8 . The Court has previously held that in a situation where it was impossible to establish any communication with an applicant , that applicant ’ s representative was not able meaningfully to pursue the proceedings before the Court (see Ramzy v. the Netherlands (striking out) , no. 25424/05 , § 64 , 20 July 2010 and Ali v. Switzerland , 5 August 1998 , § 32, Reports of Judgments and Decisions 1998-V). In such cases , the Court concluded that it was no longer justified to continue the examination of the applications at issue since the applicant could be regarded as no longer wishing to pursue his or her claims.
9 . The Court is further of the view that where , as in the present case , it has issued an interim measure under Rule 39 to the effect that the respondent State is precluded from proceeding with an expulsion , there is even less reason to accept that an applicant – who , for the time being at least , is no longer faced with the threat of such expulsion – fails to ensure that his representative in those proceedings is able to contact him without difficulty.
10 . In the circumstances of the present case , the Court is therefore of the opinion that the applicant ’ s failure to keep his representative informed of his whereabouts or at least to provide him with a means to contact him must be taken as indicating that he has lost interest in pursuing his application.
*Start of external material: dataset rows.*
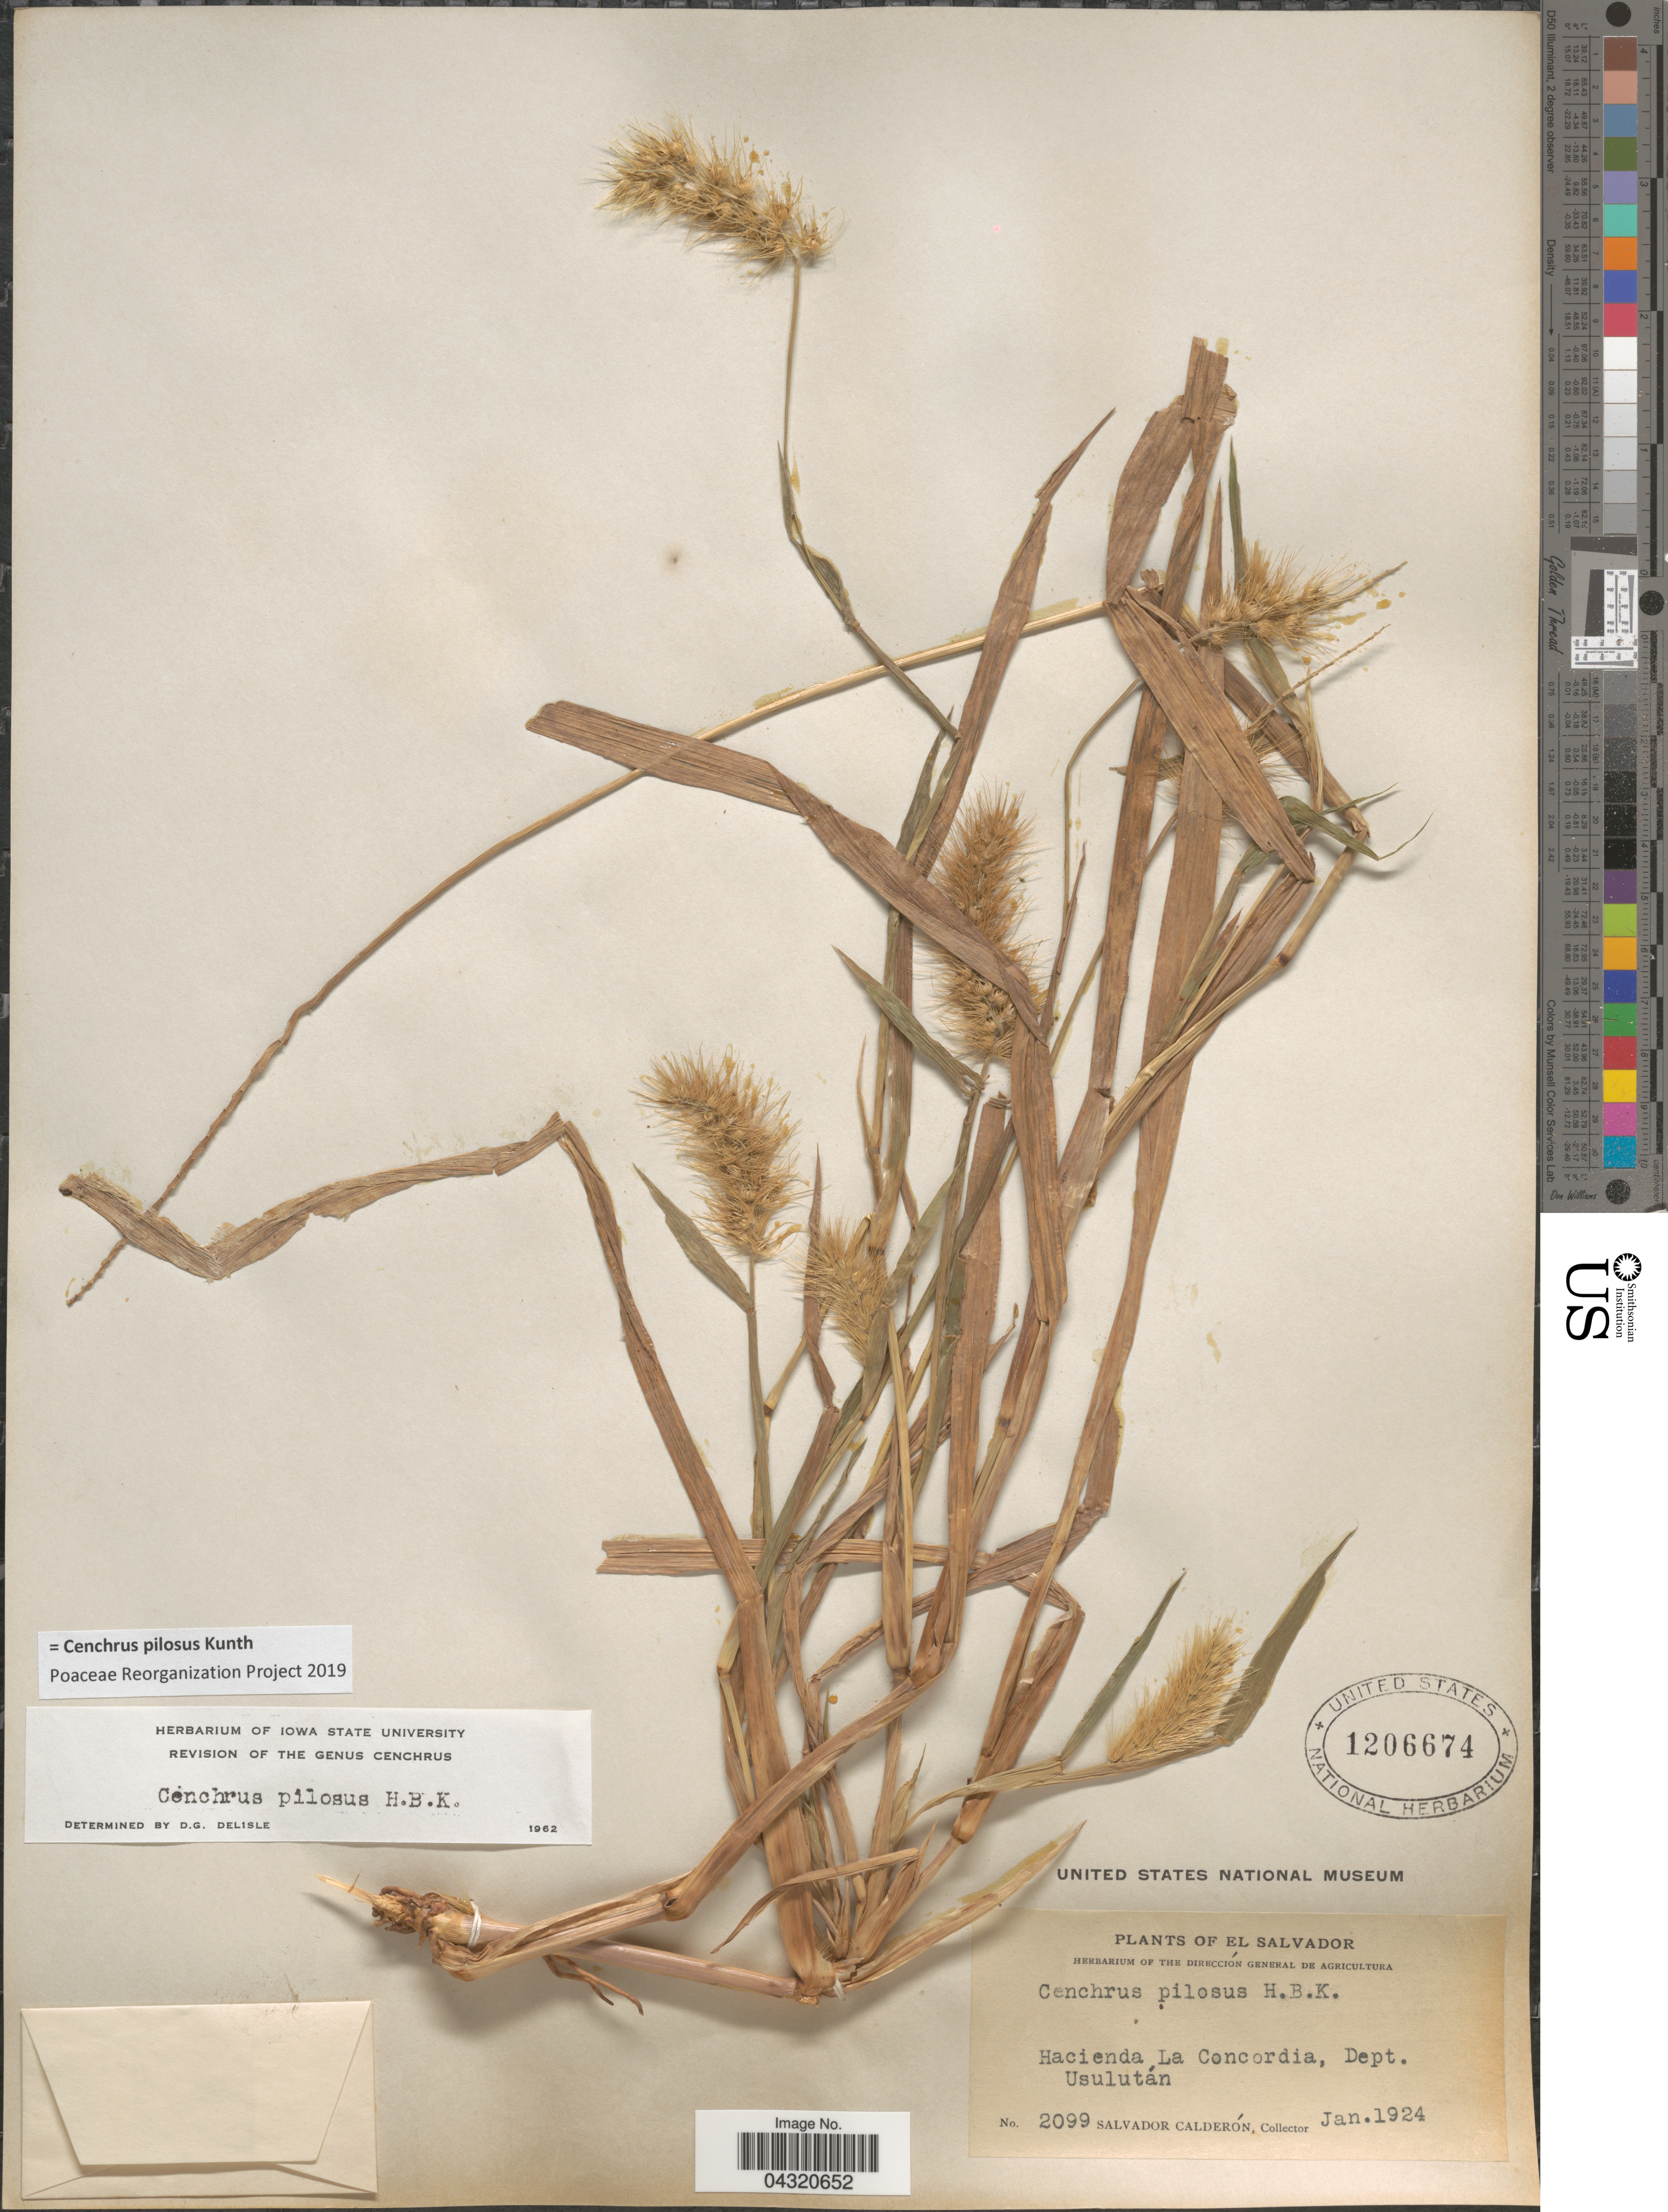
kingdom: Plantae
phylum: Tracheophyta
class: Liliopsida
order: Poales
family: Poaceae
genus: Cenchrus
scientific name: Cenchrus pilosus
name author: Kunth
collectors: S. Calderón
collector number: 2099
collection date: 1924-01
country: El Salvador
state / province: Usulutan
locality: Hacienda La Concordia, Dept. Usulután.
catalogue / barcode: US 1206674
Furthermore , although it is true that the applicant did authorise Mr Wedemeijer to represent him in the proceedings before the Court , it considers that this authority does not by itself justify pursuing the examination of the case. Given the impossibility of establishing any communication with the applicant , the Court considers that his representative cannot now meaningfully pursue the proceedings before it .
11 . In these circumstances , and having regard to Article 37 § 1 (a) of the Convention , the Court is of the opinion that it is no longer justified to continue the examination of the application . Furthermore , in accordance with Article 37 § 1 in fine , the Court finds no special circumstances regarding respect for human rights as defined in the Convention and its Protocols which require the continued examination of the case.
12 . Accordingly , it is appropriate to lift the interim measure indicated under Rule 39 of the Rules of Court and to strike the case out of the list.
For these reasons , the Court unanimously
Decides to strike the application out of its list of cases.